Unless you're Frank Macskasy of the pro-Labour The Daily Blog, you can't just keep banging on about how bad National still are because that's kind of irrelevant and...no one's really listening.

But Labour Party supporters have never been good at self reflection. The level of political analysis doesn't extend much further than the doctrine of 'Labour -Good. National-bad. Sorted. Now We Can All Get Some Sleep'. It is ironic that  it is the socialist and radical left that has provided the analysis and dissection of Labour's failed social democratic project. The typical Labour supporter, the intellectual equivalent of the drunken bore talking crap in the pub, just stumbles on regardless.

Labour has not only failed to disengage from thirty years of devotion to neoliberalism  but it also lacks the intellectual muscle and the political will to do so. While Jeremy Corbyn is turning around UK Labour, New Zealand Labour supporters are complacent enough to be satisfied with the determinedly centrist Jacinda Ardern.

Jacinda Ardern: Retreated from increasing taxes on the wealthy.
The problem for Labour supporters is that reality keeps intruding. How can Labour's support for the neoliberal CPTPP be explained? And when its clear that thirty years of deregulation and market incompetence have led directly to the housing crisis how are Labour supporters going to defend a housing policy that, absurdly, relies on the market to help solve a huge social crisis that only the state has the capacity to remedy? And what are we going to say about a Prime Minister who said she wanted to tackle poverty but then, less than a year into her government , says she has no further funds to spend on fighting poverty? How will we defend a Prime Minister who ran away from putting taxes up on the wealthy while charities are continuing to have to do 'the work of government' in order to keep people in food and shelter?

When the going gets uncomfortable the uncomfortable apparently stick their heads in the sand and convince themselves none of it is happening. Either that or they learn to love Labour's brand of neoliberal gruel and pretend its actually a three-course meal.

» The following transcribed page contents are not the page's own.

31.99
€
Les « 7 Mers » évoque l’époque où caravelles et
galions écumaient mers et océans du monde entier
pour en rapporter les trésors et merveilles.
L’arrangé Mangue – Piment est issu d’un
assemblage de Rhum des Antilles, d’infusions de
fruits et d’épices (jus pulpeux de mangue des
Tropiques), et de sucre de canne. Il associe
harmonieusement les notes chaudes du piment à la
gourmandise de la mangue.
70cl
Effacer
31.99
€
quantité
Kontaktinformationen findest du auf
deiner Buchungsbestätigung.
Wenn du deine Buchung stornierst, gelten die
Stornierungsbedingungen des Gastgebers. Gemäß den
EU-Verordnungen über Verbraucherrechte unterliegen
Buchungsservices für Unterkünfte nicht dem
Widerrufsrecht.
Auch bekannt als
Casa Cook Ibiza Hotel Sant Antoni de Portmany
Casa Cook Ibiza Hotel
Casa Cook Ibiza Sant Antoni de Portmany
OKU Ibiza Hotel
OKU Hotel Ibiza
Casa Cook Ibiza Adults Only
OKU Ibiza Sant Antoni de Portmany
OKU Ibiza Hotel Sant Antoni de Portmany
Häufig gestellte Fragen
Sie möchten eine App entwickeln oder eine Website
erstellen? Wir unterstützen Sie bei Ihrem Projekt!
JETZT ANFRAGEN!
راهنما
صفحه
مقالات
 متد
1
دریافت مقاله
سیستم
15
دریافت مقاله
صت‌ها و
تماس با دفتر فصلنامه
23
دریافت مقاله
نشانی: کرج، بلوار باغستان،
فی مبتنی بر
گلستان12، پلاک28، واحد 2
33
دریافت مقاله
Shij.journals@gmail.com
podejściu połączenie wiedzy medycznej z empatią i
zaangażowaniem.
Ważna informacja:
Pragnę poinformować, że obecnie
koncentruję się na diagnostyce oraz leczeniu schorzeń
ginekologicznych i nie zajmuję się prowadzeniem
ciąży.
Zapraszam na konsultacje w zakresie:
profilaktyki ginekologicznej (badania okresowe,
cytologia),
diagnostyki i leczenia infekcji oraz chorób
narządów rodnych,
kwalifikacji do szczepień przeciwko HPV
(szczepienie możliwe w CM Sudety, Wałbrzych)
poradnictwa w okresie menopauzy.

Or they could blame the media for giving Jacinda a hard time.

In recent days some Labour supporters have been loudly complaining that the media have been more interested in the Minister of Broadcasting's cafe outings than they have with the crisis that is playing out at Middlemore Hospital in Auckland. The implication is that they've being downplaying it because it shows National in a bad light.

So Labour Party cheerleader Martyn Bradbury of The Daily Blog writes:

"...one of the major Hospitals in NZ, Middlemore, has been found to be leaking raw sewage and is infested with black mould because the DHB was too frightened to ask National for money and this grotesque underfunding of Hospitals, Schools, mental health services and social services is how National managed to magically create budget surpluses for almost a decade."

This might be true but it is also not the full story. What Bradbury doesn't say is that this Labour-New Zealand First government's fiscally draconian 20 percent debt target will prevent the Government doing the right thing and adequately investing in public infrastructure.

Even with Labour in power, it still is easier for Labour supporters to continue to blame anyone but Labour for the country's woes. Maybe this is just what a 'lesser evil' government looks like in practice. No wonder nearly a million of us no longer bother to vote.



2 comments:

  1. Predictably this Labour-led govt is failing to deliver but also as predictable is the many excuses being made for it by Labour liberals. You can never underestimate the capacity of liberals to sell out the very interests of the people they claim to represent.

    :-b

    ReplyDelete
  2. Thank god I found this blog.

    We really need to start this more seriously. The Labour government is setting itself up for failure, and even the US and Canada have achieved a lot more social progress (cannabis legalization, basic income trials, etc.) than we could ever even dream of.

    Now that all the minor political parties are out of the game, we need to find a way to unite them all under a single banner .. so we can defeat establishment politics by 2020. You guys need a message board or forum of some sort.